Short task: Reproduce all of the rows below character for character.
-- begin Data --
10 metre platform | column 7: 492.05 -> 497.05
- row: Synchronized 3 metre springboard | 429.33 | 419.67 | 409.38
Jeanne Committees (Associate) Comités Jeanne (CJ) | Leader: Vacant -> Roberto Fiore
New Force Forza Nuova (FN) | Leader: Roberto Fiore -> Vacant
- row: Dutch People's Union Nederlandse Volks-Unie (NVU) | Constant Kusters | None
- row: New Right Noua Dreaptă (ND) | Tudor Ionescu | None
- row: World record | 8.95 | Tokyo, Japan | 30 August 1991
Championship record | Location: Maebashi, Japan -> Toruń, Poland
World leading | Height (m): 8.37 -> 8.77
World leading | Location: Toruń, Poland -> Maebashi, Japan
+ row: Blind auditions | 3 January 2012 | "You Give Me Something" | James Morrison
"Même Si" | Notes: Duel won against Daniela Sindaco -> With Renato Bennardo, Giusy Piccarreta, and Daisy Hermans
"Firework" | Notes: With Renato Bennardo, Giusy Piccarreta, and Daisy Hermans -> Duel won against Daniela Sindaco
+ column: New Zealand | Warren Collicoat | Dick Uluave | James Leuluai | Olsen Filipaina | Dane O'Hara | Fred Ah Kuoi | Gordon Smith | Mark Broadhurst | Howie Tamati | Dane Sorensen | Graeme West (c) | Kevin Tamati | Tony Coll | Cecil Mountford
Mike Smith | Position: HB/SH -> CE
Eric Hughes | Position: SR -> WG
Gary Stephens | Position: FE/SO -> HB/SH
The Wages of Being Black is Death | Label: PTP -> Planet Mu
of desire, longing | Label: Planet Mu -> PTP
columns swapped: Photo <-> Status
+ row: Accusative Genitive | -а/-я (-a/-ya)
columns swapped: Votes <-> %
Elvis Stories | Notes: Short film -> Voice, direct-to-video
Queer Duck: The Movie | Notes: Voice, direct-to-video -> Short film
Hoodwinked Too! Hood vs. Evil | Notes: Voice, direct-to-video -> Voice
-- end Data --
Exercise response:
10 metre platform | column 7: 492.05 -> 497.05
- row: Synchronized 3 metre springboard | 429.33 | 419.67 | 409.38
Jeanne Committees (Associate) Comités Jeanne (CJ) | Leader: Vacant -> Roberto Fiore
New Force Forza Nuova (FN) | Leader: Roberto Fiore -> Vacant
- row: Dutch People's Union Nederlandse Volks-Unie (NVU) | Constant Kusters | None
- row: New Right Noua Dreaptă (ND) | Tudor Ionescu | None
- row: World record | 8.95 | Tokyo, Japan | 30 August 1991
Championship record | Location: Maebashi, Japan -> Toruń, Poland
World leading | Height (m): 8.37 -> 8.77
World leading | Location: Toruń, Poland -> Maebashi, Japan
+ row: Blind auditions | 3 January 2012 | "You Give Me Something" | James Morrison
"Même Si" | Notes: Duel won against Daniela Sindaco -> With Renato Bennardo, Giusy Piccarreta, and Daisy Hermans
"Firework" | Notes: With Renato Bennardo, Giusy Piccarreta, and Daisy Hermans -> Duel won against Daniela Sindaco
+ column: New Zealand | Warren Collicoat | Dick Uluave | James Leuluai | Olsen Filipaina | Dane O'Hara | Fred Ah Kuoi | Gordon Smith | Mark Broadhurst | Howie Tamati | Dane Sorensen | Graeme West (c) | Kevin Tamati | Tony Coll | Cecil Mountford
Mike Smith | Position: HB/SH -> CE
Eric Hughes | Position: SR -> WG
Gary Stephens | Position: FE/SO -> HB/SH
The Wages of Being Black is Death | Label: PTP -> Planet Mu
of desire, longing | Label: Planet Mu -> PTP
columns swapped: Photo <-> Status
+ row: Accusative Genitive | -а/-я (-a/-ya)
columns swapped: Votes <-> %
Elvis Stories | Notes: Short film -> Voice, direct-to-video
Queer Duck: The Movie | Notes: Voice, direct-to-video -> Short film
Hoodwinked Too! Hood vs. Evil | Notes: Voice, direct-to-video -> Voice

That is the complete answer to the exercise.